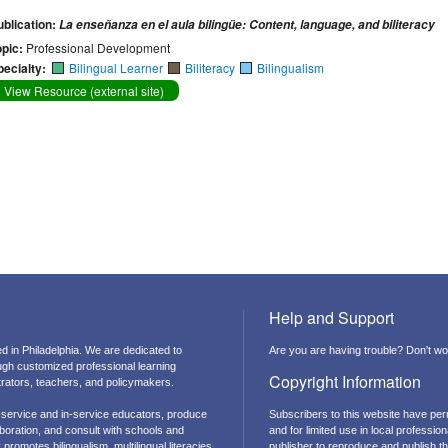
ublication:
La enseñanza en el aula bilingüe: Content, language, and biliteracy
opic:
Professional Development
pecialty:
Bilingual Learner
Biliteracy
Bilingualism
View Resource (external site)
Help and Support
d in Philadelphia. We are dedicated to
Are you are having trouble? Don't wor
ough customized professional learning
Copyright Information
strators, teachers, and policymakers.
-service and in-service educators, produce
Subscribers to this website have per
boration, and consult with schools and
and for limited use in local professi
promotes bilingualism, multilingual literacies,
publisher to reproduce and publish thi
---
* _About this exercise_
Go through the entries above and output them exactly, without pictures.

* _Final answer_
ublication:
La enseñanza en el aula bilingüe: Content, language, and biliteracy
opic:
Professional Development
pecialty:
Bilingual Learner
Biliteracy
Bilingualism
View Resource (external site)
Help and Support
d in Philadelphia. We are dedicated to
Are you are having trouble? Don't wor
ough customized professional learning
Copyright Information
strators, teachers, and policymakers.
-service and in-service educators, produce
Subscribers to this website have per
boration, and consult with schools and
and for limited use in local professi
promotes bilingualism, multilingual literacies,
publisher to reproduce and publish thi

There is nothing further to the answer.